La pluie n'a pas cessé. Vos hôtes vous proposent de rester une journée de plus avec eux. C'est ce que vous avez de mieux à faire. Une journée de repos, mais sans Internet car le cybercafé est fermé. Probablement à cause du manque de clients.

 

Dans le village, les gens vont chez les uns et les autres. Ils rentrent simplement. S 'assoient et discutent un moment avant de passer à une autre maison. Le village est triste, et ses réunions sont bien la seule animation. Okhtuu est parti tôt travailler. Le reste de la famille est plus discrète, et les échanges sont plus difficiles. Heureusement, les visites des voisins animent la journée.

 

Vous êtes nourris par vos hôtes.

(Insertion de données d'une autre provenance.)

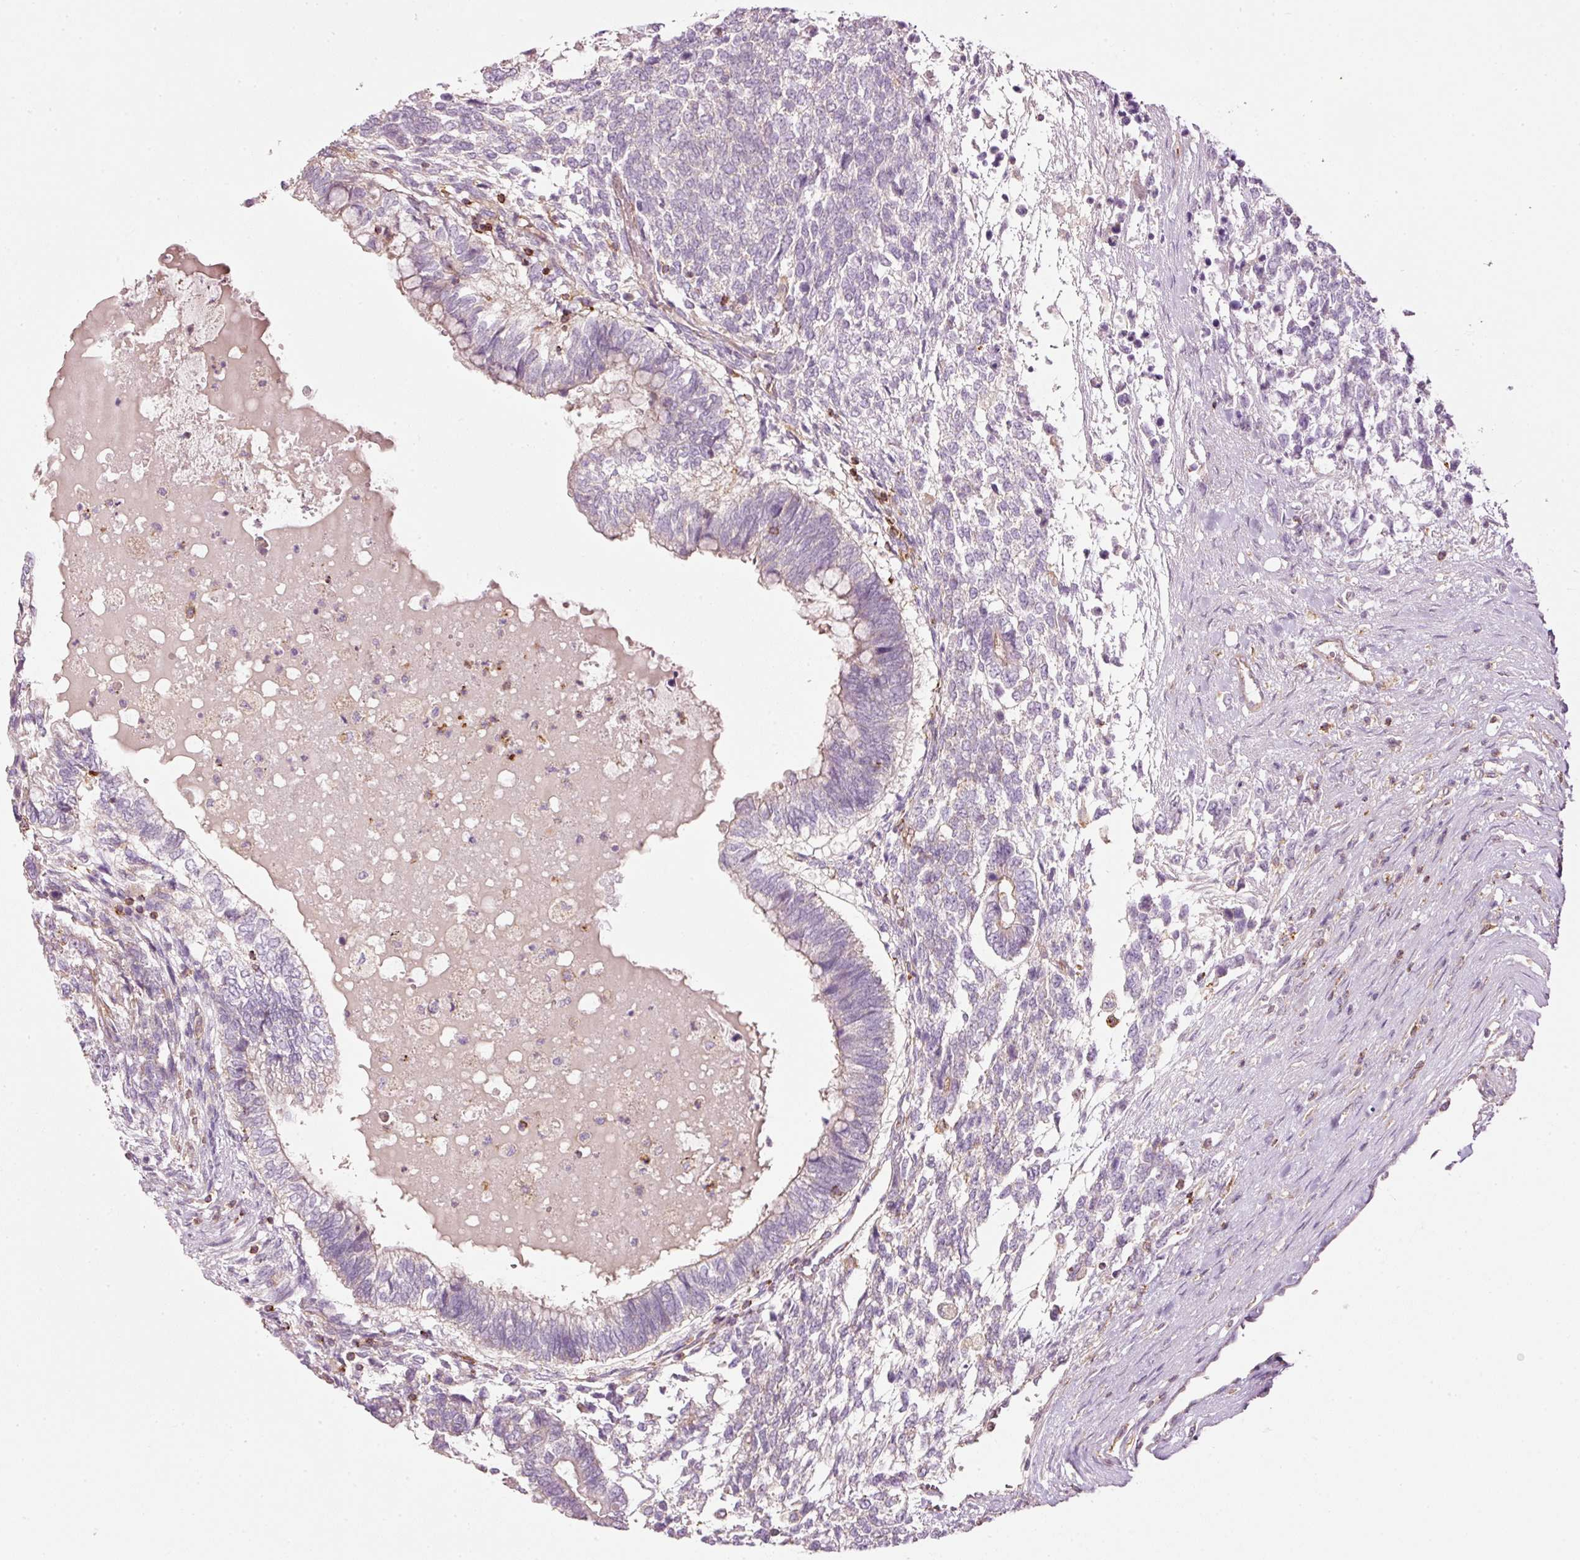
{"staining": {"intensity": "negative", "quantity": "none", "location": "none"}, "tissue": "testis cancer", "cell_type": "Tumor cells", "image_type": "cancer", "snomed": [{"axis": "morphology", "description": "Carcinoma, Embryonal, NOS"}, {"axis": "topography", "description": "Testis"}], "caption": "Immunohistochemical staining of testis cancer (embryonal carcinoma) displays no significant staining in tumor cells. (DAB (3,3'-diaminobenzidine) immunohistochemistry (IHC) visualized using brightfield microscopy, high magnification).", "gene": "SIPA1", "patient": {"sex": "male", "age": 23}}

Tu fais des courses que tu amènes à la mère de famille, mais tu comprends que leur menu quotidien est peu varié : des raviolis à la viande qu'elle et sa fille confectionnent avant chaque repas. La Mongolie n'est pas un pays pour les végétariens. L'alimentation des familles de nomades doit se réduire à la viande fournie par leur troupeaux. La farine pour les raviolis est certainement importée car tu n'as vu aucun champ cultivé. La Mongolie semble est un immense pâturage.

 

En fin de journée, le soleil réapparaît. Vous partirez demain matin, quelque soit la météo. Depuis quatre jours, vous n'avez pas beaucoup avancé.

 

La soirée se passe avec les voisins. Un jeune couple avec deux belles petites filles. Elle est institutrice du village. Tu montres tes photos de voyage, et David ses vidéos prises avec la caméra fixée sur son casque. Okhtuu essaye de faire boire tout le monde, mais il semble qu'il y ait une coalition pour lui résister. Tu auras moins mal au crâne demain matin.